There is little mystery about why the trend is changing. First, homeschooled students tend to score significantly higher on college entrance exams such as the ACT or SAT. In fact, the number of homeschooled students receiving National Merit Scholarships increased 500% from 1995–2003.5

Secondly, homeschooled students tend to outperform their counterparts while in college. Studies at both Boston University and Kennesaw State University show that homeschooled students tend to have higher GPAs while in college.6

Thirdly, the independent-thinking skills possessed by homeschooled teens better prepares them for the college experience. It is odd that so many people perceive homeschooled teens as “unsocialized.” Years ago, I presented a paper at a C. S. Lewis Conference at Belmont University.

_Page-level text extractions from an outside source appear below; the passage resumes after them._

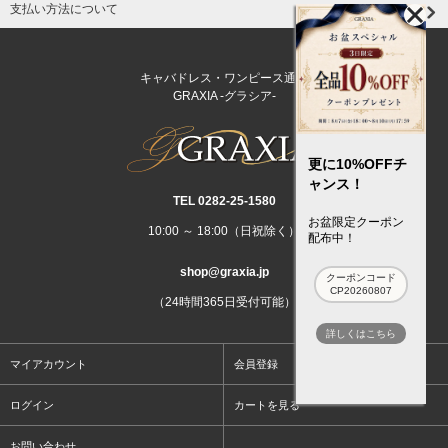
支払い方法について
キャバドレス・ワンピース通販
GRAXIA -グラシア-
更に10%OFFチ
ャンス！
TEL 0282‐25‐1580
お盆限定クーポン
10:00 ～ 18:00（日祝除く）
配布中！
shop@graxia.jp
クーポンコード
CP20260807
（24時間365日受付可能）
詳しくはこちら
マイアカウント
会員登録
ログイン
カートを見る
お問い合わせ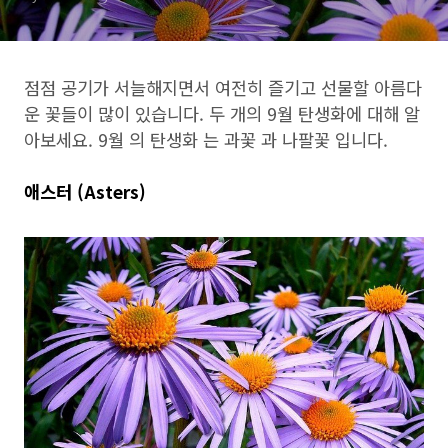
점점 공기가 서늘해지면서 여전히 즐기고 선물할 아름다
운 꽃들이 많이 있습니다. 두 개의 9월 탄생화에 대해 알
아보세요. 9월 의 탄생화 는 과꽃 과 나팔꽃 입니다.
애스터 (Asters)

There I spoke with many teens, and it was almost immediately apparent when I had encountered homeschooled students: They loved to debate about intellectual topics and it was clear that they were well read. This is not an isolated case. Michael Haverluck, in his article titled “Socialization: Homeschooling vs. Schools,” wrote: “Research presented at the National Christian Home Educator’s Leadership Conference divulged that homeschool graduates far exceeded their public and private school counterparts in college by ranking the highest in 42 of 63 indicators of collegiate success. They were also ranked as being superior in four out of five achievement categories, including socialization, as they were assessed as being the most charismatic and influential.”7

One of the main benefits of homeschooling is that it tends to produce adults who retain an intellectual curiosity about the world around them—a trait that is often destroyed in mass-produced education models. After studying 180 homeschooled students who were attending college for the first time, Dr. Rhonda Galloway reached this conclusion:  “I think the edge home schooled children have over conventionally educated students—whether Christian or public—is that they’re not afraid to ask questions; they speak their minds and they have to be readers because they’re so involved in the self-teaching aspect.”8 Perhaps that is one reason that 74% of homeschooled students go on to attend college, while only 44% of traditionally schooled students do.9

Myth #4: If I homeschool during high school, my teen will miss out on important social skills such as dating.

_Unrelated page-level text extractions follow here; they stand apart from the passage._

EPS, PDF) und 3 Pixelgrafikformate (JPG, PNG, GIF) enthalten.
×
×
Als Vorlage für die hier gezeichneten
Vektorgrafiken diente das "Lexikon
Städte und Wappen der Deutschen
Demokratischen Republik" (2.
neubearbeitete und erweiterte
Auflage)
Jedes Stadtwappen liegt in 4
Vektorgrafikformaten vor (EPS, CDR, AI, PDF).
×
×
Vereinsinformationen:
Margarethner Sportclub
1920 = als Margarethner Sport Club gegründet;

It is important to increase social activities for teens in an effort to prepare them for college, the workplace, or marriage. Teens need to know how other people think—especially those of the opposite sex. However, it is possible to increase these opportunities while still homeschooling. Church youth groups and Christian summer camps are great options. Also, look into extracurricular activities that involve groups—local choirs or drama clubs. Just check these groups out carefully and make sure that they are properly supervised and do not expose your teen to influences they are not yet equipped to handle. You may consider allowing social media such as Facebook in these years as well. Just make sure that you are also “friended” on the account so that you can monitor activity.

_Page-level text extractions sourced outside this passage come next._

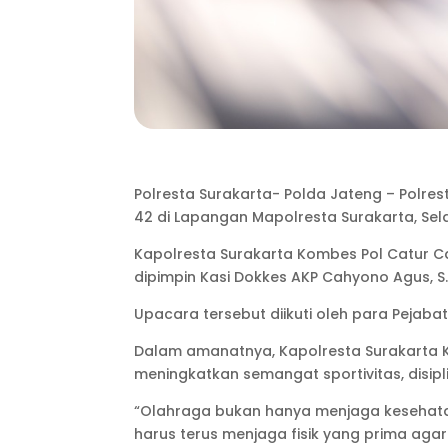
Polresta Surakarta- Polda Jateng – Polre
42 di Lapangan Mapolresta Surakarta, Sel
Kapolresta Surakarta Kombes Pol Catur C
dipimpin Kasi Dokkes AKP Cahyono Agus, S.Ke
Upacara tersebut diikuti oleh para Pejaba
Dalam amanatnya, Kapolresta Surakarta
meningkatkan semangat sportivitas, disip
“Olahraga bukan hanya menjaga kesehatan 
harus terus menjaga fisik yang prima ag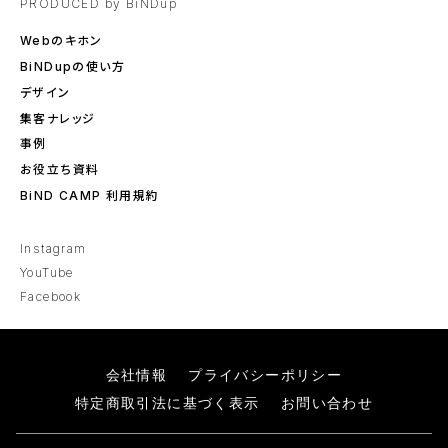
PRODUCED by BiNDup
Webのキホン
BiNDupの使い方
デザイン
集客ナレッジ
事例
お役立ち資料
BiND CAMP 利用規約
Instagram
YouTube
Facebook
会社情報
プライバシーポリシー
特定商取引法に基づく表示
お問い合わせ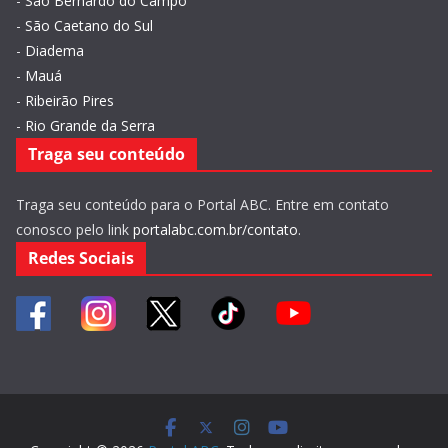
-
São Bernardo do Campo
-
São Caetano do Sul
-
Diadema
-
Mauá
-
Ribeirão Pires
-
Rio Grande da Serra
Traga seu conteúdo
Traga seu conteúdo para o Portal ABC. Entre em contato
conosco pelo link
portalabc.com.br/contato
.
Redes Sociais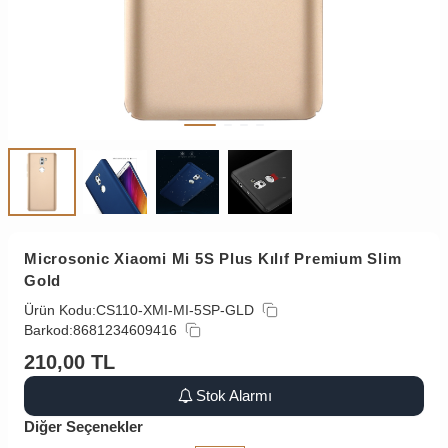
Microsonic Xiaomi Mi 5S Plus Kılıf Premium Slim
Gold
Ürün Kodu:
CS110-XMI-MI-5SP-GLD
Barkod:
8681234609416
210,00
TL
Stok Alarmı
Diğer Seçenekler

Homeschooled teens can—and do—date. However, some homeschool families follow courtship principles or at least limit dating to the later high school years. There really is nothing positive that can be gained by allowing dating before the age of 16 or even later. The trend toward early dating is usually fueled by social pressures that most homeschooled teens (blissfully) are not exposed to on a daily basis, and dating at a young age often leads to the destruction of moral values and future goals. If you set the ground rules early in life, there is usually not a problem.